Small Steps Towards A More Sustainable Wardrobe
If you don't think you have the time or the money to make a difference with your clothing choices, think again.
Tips for a sustainable wardrobe
Sustainability: a word bandied about so much, it’s almost started to lose its meaning. Because of this, it’s hard to know where to begin with it all, especially when it comes to your much-loved wardrobe. If there was one thing we learned from the pandemic it was that we probably own way too many clothes. Okay, not probably. There’s nothing quite like two years of wearing the same leggings and hoodies to make you realise that you don’t need 10 pairs of skinny jeans either, which are now no longer in style.


So, do you need to donate everything to charity and start wearing hemp? No. Should you feel guilty about buying a couple of new pieces that you truly love? Never. And what does ‘sustainable fashion’ actually mean?


In short, it’s an umbrella term for clothes that are created and consumed in a way that can be, quite literally, sustained, while protecting both the environment and those producing garments. This involves, among other things, reducing pollution and waste, addressing overproduction, cutting CO2 emissions and ensuring that garment workers are paid fairly and treated with dignity.

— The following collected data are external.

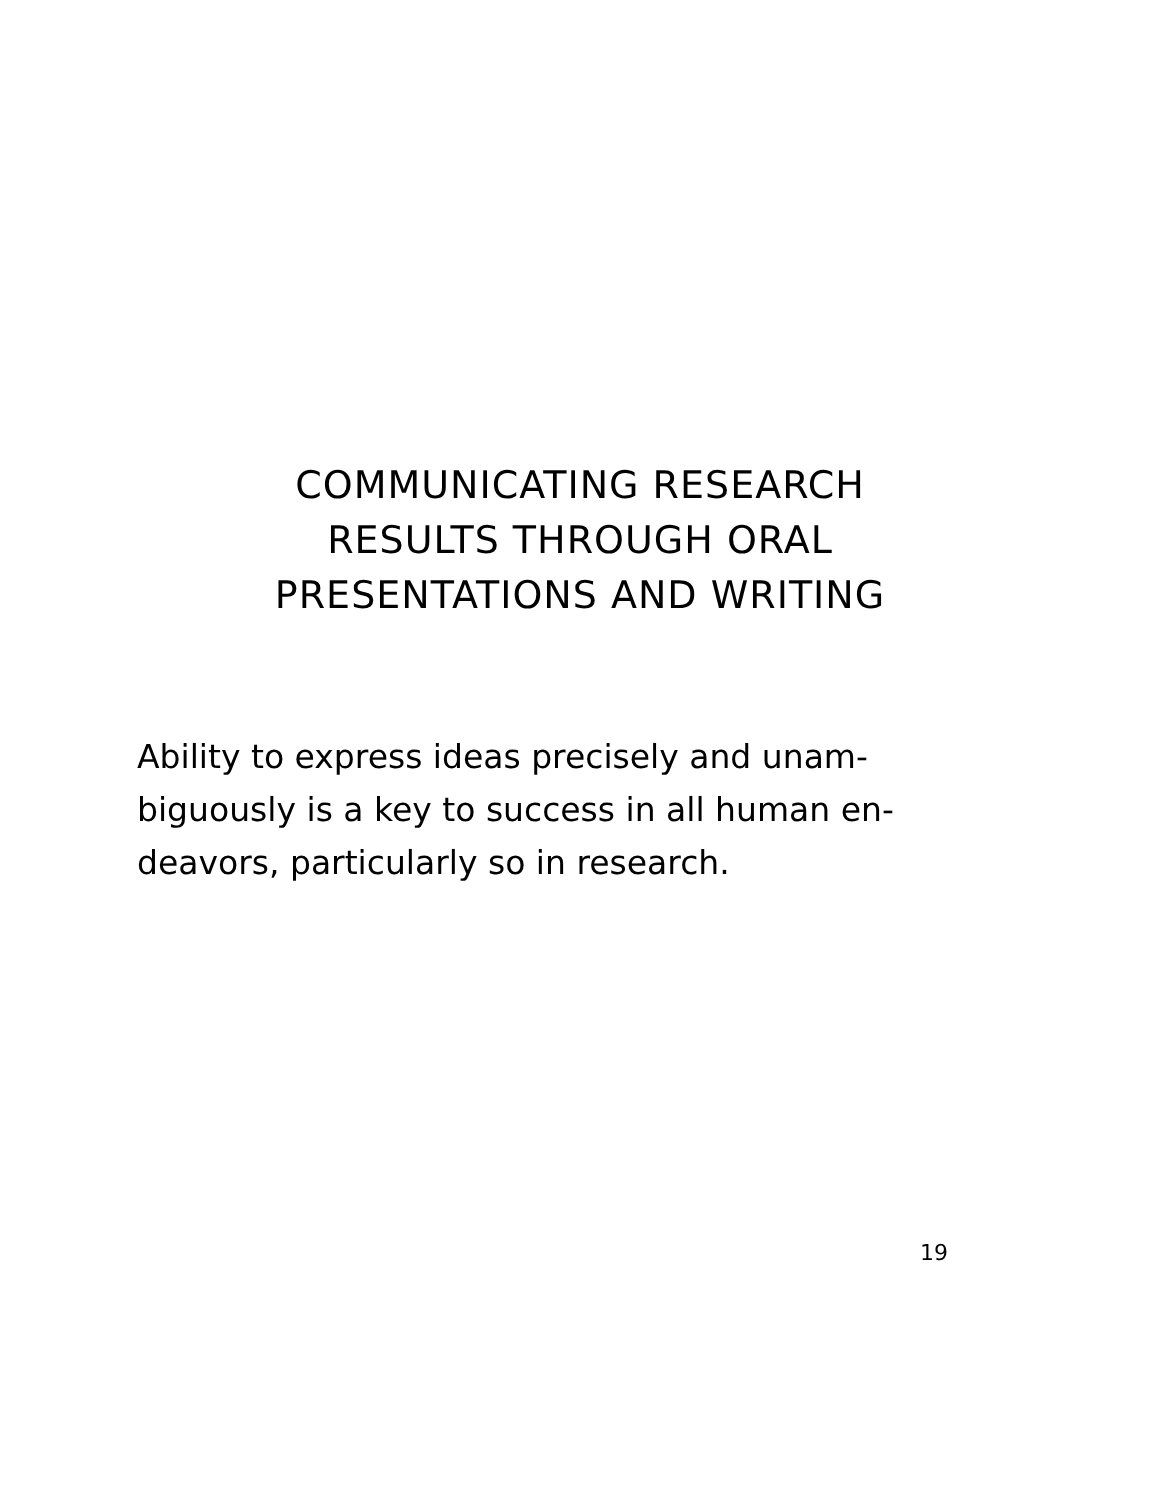COMMUNICATING RESEARCH
RESULTS THROUGH ORAL
PRESENTATIONS AND WRITING
Ability to express ideas precisely and unam-
biguously is a key to success in all human en-
deavors, particularly so in research.
19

Unfortunately, there are still far too few clothing brands out there currently tackling all these complex issues, and it’s certainly not as simple as shopping for items labelled as ‘sustainable’. Instead, it’s about adjusting your mindset so that you can get the most out of your clothes, while benefitting other people and the planet. Here are some ways to do this.



First things first, you need to take a cold hard look at what you already have in your wardrobe. And not just your ‘regular’ wardrobe, but the sneaky one in the spare room that’s rammed with all sorts of impulse buys that haven’t seen the light of day since Jesus was a child. Do you need another white, broderie anglaise top with a ¾ sleeve? Probably not. Be honest and be brutal when culling, but also be mindful. Throwing everything in a black garbage bag and making it someone else’s problem is not necessarily the right solution (see point four).



Here are some sobering statistics: A staggering 100 BILLION garments are produced every year with 33% going to landfill within the first year of purchase. And the average item only gets worn a measly seven times before we discard it. To avoid this, commit to the 30 Wears Challenge when you buy something new. Started by Livia Firth, the founder of Eco-Age (a company that certifies brands for their sustainability), the campaign’s aim is to reduce impulse buys for good. “The biggest message is every time you buy something, always think, ‘Will I wear it a minimum of 30 times?’ If the answer is yes, then buy it. But you’d be surprised how many times you say no,” she explains.



If your washing machine is always on the go, consider this: washing and drying a load of clothing every two days creates around 440kg of CO2 a year – the equivalent of flying four people from London to Paris return. While we’re not suggesting you stop washing your underwear, do your jeans really need to be cleaned so frequently? Definitely not. Experts agree that unless they’re visibly dirty, you should wash jeans after every 10 wears. Yes, 10.



Think you’re doing your bit by dumping bags of clothes at the charity bin outside your local church? You might want to reconsider. The sad truth is a lot of what we donate doesn’t actually get sold at second-hand stores – in some instances these items end up being shipped overseas to enter the second-hand garment trade, which impacts existing local textiles trade and businesses. Instead, consider taking items that no longer fit to the tailor, resell others you don’t wear to sites such as The RealReal, Vestiaire Collective and Depop, or gift them to a friend who’ll actually wear and love them. For worn-out pieces that can no longer be repaired for reuse, look for recycling schemes specifically for those items, where possible.